4.3 UniProt similar genes clusters

The function getUniProtSimilarGenes allows to retrieve clusters of genes with 100%, 90% or 50% identity with the provided identifier. Let us try with UniProt gene Q2A799 and 100% identity:

getUniProtSimilarGenes('Q2A799', clusterIdentity = '1.0')
## [[1]]
## [1] "B0BL11"     "A0A344X7M9" "B7VEQ9"

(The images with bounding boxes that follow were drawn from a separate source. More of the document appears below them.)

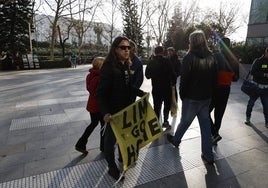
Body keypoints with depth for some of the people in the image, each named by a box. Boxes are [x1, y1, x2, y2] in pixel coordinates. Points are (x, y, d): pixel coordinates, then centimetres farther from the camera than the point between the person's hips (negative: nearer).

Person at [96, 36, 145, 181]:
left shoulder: (125, 66, 4)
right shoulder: (108, 67, -20)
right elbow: (101, 92, -23)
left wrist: (141, 93, 9)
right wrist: (105, 112, -34)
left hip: (126, 108, 8)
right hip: (113, 112, -8)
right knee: (111, 138, 10)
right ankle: (112, 168, 30)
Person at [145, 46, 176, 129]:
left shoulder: (151, 62, -1)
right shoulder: (166, 61, -13)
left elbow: (147, 75, 3)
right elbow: (172, 73, -14)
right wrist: (173, 83, 1)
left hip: (156, 88, 3)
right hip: (167, 87, -3)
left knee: (157, 106, 11)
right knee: (167, 104, 16)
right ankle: (165, 121, 14)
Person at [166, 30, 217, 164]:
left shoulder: (189, 58, -14)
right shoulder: (211, 58, 4)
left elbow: (184, 80, -15)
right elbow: (214, 79, 7)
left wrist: (182, 95, -3)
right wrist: (210, 93, 14)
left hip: (192, 98, -5)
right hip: (206, 98, 5)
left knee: (185, 121, 14)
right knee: (205, 124, 11)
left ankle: (176, 140, 39)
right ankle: (208, 155, 17)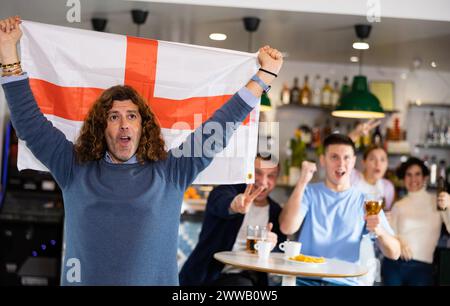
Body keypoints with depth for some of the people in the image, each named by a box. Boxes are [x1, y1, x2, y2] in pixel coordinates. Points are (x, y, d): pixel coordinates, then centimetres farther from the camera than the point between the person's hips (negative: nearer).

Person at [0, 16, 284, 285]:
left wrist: (266, 74, 5)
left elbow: (216, 130, 3)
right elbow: (30, 123, 6)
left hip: (154, 279, 0)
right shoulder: (76, 170, 5)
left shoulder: (170, 171, 2)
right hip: (84, 278, 1)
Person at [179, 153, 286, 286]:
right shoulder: (228, 190, -1)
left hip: (247, 278, 4)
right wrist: (234, 206, -50)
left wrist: (272, 244, -13)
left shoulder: (276, 212, 12)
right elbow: (221, 204, -26)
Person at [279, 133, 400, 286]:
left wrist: (379, 231, -21)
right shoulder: (309, 192, 7)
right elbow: (287, 228, -10)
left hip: (345, 281, 1)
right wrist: (302, 182, -14)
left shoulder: (365, 203, 7)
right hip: (305, 279, -1)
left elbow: (394, 253, 1)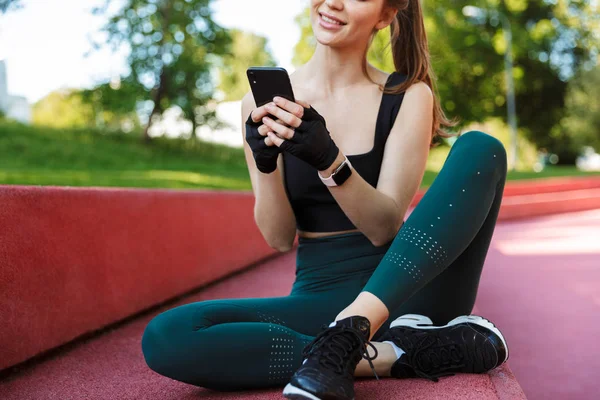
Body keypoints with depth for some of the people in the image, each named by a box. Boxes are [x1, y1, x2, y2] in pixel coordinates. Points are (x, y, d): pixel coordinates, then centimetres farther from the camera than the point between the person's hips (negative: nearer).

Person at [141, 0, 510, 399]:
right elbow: (279, 238, -2)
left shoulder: (408, 96, 0)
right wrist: (265, 163, -21)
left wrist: (328, 160, -28)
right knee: (165, 336, -24)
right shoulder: (265, 100, 2)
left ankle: (347, 334, -30)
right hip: (320, 300, 1)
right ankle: (403, 354, -22)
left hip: (406, 288, 0)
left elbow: (383, 227, -11)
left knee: (481, 148, -21)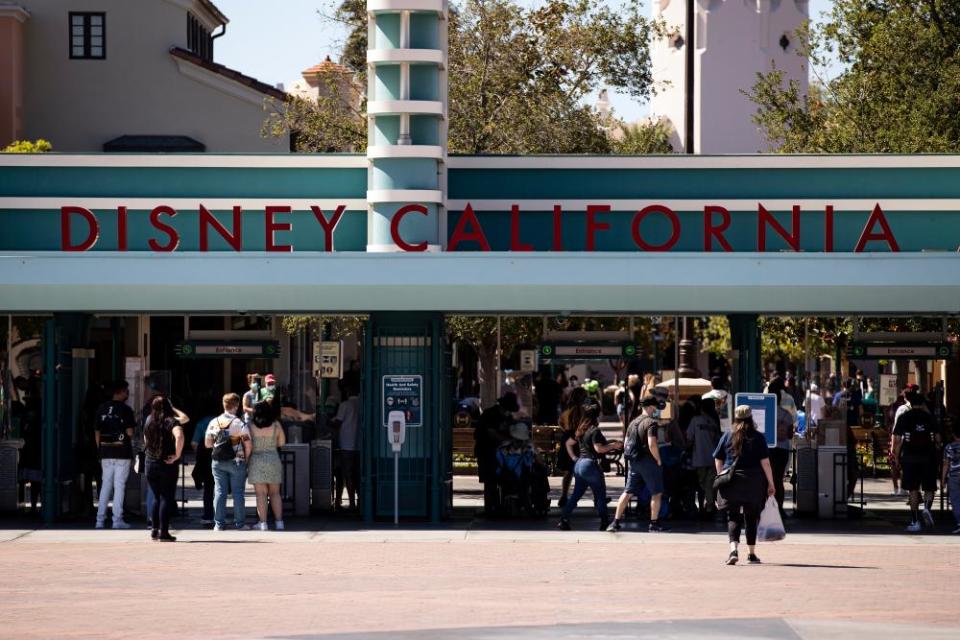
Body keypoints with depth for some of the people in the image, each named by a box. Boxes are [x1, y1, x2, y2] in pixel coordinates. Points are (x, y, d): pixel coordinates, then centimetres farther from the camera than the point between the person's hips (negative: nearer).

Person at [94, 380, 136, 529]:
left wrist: (100, 450, 16)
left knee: (105, 485, 10)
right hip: (122, 452, -4)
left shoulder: (101, 409, 7)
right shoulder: (125, 410, -8)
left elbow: (97, 432, 9)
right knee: (119, 486, -1)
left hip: (106, 452, 4)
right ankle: (117, 520, -2)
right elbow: (130, 433, -11)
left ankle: (100, 520, 8)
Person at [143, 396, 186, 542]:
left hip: (150, 463, 5)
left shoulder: (149, 421, 5)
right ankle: (163, 532, -3)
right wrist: (177, 455, -20)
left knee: (157, 497, 17)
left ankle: (154, 529, 16)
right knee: (166, 498, 0)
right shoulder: (171, 421, -10)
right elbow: (179, 436, -28)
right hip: (167, 464, -5)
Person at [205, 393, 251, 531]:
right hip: (236, 462, -3)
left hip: (217, 462, 3)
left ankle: (219, 524, 5)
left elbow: (207, 443, 6)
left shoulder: (213, 423, 1)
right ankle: (239, 523, 6)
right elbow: (247, 444, -14)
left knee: (219, 492, 6)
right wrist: (246, 458, 2)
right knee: (238, 492, 4)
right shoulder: (240, 424, -11)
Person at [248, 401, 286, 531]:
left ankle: (263, 523, -1)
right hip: (273, 460, 2)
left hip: (256, 460, -2)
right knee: (275, 493, 11)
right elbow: (282, 442, 4)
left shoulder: (251, 426, -7)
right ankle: (279, 522, 9)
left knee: (261, 494, 1)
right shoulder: (276, 425, -4)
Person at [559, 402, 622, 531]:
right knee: (600, 495, 3)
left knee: (576, 494, 11)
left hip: (579, 464, 8)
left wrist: (573, 457, 19)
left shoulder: (580, 430, 13)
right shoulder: (595, 431, -13)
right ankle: (604, 522, 4)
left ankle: (564, 519, 5)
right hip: (591, 464, -8)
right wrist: (613, 445, -12)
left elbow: (568, 443, 21)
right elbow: (599, 448, -22)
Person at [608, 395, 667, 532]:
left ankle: (616, 522, 4)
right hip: (648, 462, -7)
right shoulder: (651, 423, -12)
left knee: (628, 492, 8)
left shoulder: (633, 423, 13)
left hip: (634, 462, 7)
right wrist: (658, 460, -11)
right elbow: (652, 444, -22)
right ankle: (654, 523, 4)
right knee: (656, 493, 4)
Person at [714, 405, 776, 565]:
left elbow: (718, 460, 8)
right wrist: (770, 483, 0)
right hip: (754, 483, 0)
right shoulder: (758, 437, -3)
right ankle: (752, 554, 19)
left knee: (733, 517, 1)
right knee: (751, 517, 12)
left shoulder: (727, 436, 3)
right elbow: (765, 462, -6)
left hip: (731, 483, 0)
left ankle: (733, 549, -20)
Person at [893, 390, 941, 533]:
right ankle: (927, 507, -20)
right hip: (928, 456, 0)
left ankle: (915, 521, 4)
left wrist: (897, 457, 5)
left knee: (913, 490, 5)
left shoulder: (904, 418, 0)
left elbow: (897, 440, -5)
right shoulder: (929, 417, 2)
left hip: (910, 457, 0)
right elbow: (938, 439, 3)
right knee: (929, 488, 9)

We can use argument clusterNames to also retrieve the clusters names:

getUniProtSimilarGenes('Q2A799', clusterIdentity = '0.9')
## [[1]]
##  [1] "A0A173DQX0" "A0A1Y0BRE0" "Q8GKX3"     "A0A1S5SJJ9" "D7GKY5"    
##  [6] "A0A0U3BEI9" "A0A2V4FMD8" "D7GKY3"     "I3VI54"     "A0A023SG55"
## [11] "A0A1B2F089" "A0A344X7M9" "B7VEQ9"     "D6CJE1"     "D7GKZ1"    
## [16] "G1CSK5"     "A0A1W6F5I4" "A0A844NVA2" "A0AAI9KXE0" "B0BL11"    
## [21] "D0EW81"     "D7GKY7"     "Q1WLM9"     "Q9RGC2"     "A5LHV8"    
## [26] "Q0PRG2"     "U5NIQ3"     "A0A0U1PYJ5" "A0AAX0APK3" "C0JBE4"    
## [31] "C0LIL9"     "H6V565"     "A0A2S5T091" "D3VX06"     "D6CI36"    
## [36] "H2E8M2"     "A4KZ69"     "A0A5Q2V4N5" "D2KHP5"     "F1B1U0"


References

Alcock, B.P., Huynh, W., Chalil, R., Smith, K.W., Raphenya, A.R., Wlodarski, M.A., Edalatmand, A., Petkau, A., Syed, S.A., Tsang, K.K. & others. (2023). CARD 2023: Expanded curation, support for machine learning, and resistome prediction at the comprehensive antibiotic resistance database. Nucleic acids research, 51, D690–D699.
Carlson, M. & Ramos, M. (2022). UniProt.ws: R interface to UniProt web services.
Kanehisa, M. & Goto, S. (2000). KEGG: Kyoto encyclopedia of genes and genomes. Nucleic Acids Research, 28, 27–30. Retrieved from http://nar.oxfordjournals.org/content/28/1/27
Tenenbaum, D. & Maintainer, B.P. (2022). KEGGREST: Client-side REST access to the kyoto encyclopedia of genes and genomes (KEGG).
UniProt: The universal protein knowledgebase. (2017).Nucleic acids research, 45, D158–D169.
Winter, D.J. (2017). rentrez: An r package for the NCBI eUtils API. The R Journal, 9, 520–526.